◆ **About this task**: Print the material below from its first line through the line containing "remarqueraient à peine ; que ce soient des", copying each line unchanged.

◆ **Material for the task**:
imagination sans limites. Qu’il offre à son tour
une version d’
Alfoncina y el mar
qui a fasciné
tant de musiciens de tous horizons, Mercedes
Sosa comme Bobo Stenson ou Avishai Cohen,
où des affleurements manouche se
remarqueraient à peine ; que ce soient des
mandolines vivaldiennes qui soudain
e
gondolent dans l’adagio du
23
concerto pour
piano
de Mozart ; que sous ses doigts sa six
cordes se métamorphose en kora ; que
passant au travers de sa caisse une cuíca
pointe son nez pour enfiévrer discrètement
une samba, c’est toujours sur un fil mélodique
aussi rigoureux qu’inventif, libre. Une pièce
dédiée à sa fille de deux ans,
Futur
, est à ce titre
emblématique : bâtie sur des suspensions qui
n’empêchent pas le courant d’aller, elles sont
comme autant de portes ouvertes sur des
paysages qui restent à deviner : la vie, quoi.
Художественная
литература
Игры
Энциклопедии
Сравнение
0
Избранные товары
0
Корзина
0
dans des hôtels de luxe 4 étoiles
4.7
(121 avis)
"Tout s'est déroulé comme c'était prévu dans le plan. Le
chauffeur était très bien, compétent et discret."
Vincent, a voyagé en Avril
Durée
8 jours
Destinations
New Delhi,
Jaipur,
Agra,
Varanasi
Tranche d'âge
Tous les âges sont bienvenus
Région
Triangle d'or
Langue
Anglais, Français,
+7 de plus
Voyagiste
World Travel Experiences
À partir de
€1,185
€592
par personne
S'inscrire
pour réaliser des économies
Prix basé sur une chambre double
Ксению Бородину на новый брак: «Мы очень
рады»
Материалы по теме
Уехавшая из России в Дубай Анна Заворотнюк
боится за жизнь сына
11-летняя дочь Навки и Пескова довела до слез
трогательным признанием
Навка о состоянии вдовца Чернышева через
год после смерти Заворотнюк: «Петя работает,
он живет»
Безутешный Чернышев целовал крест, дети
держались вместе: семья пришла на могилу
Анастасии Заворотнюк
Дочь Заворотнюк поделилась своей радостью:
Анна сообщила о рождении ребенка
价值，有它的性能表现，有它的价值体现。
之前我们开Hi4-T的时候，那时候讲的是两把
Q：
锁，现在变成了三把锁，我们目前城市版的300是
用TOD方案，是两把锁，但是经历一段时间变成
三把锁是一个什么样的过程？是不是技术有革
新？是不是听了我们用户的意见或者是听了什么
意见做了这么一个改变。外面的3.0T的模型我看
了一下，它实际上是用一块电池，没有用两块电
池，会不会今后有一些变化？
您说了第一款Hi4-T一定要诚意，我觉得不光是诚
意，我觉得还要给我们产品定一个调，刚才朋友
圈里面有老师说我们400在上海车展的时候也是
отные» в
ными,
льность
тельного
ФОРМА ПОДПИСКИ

◆ **Written response**:
imagination sans limites. Qu’il offre à son tour
une version d’
Alfoncina y el mar
qui a fasciné
tant de musiciens de tous horizons, Mercedes
Sosa comme Bobo Stenson ou Avishai Cohen,
où des affleurements manouche se
remarqueraient à peine ; que ce soient des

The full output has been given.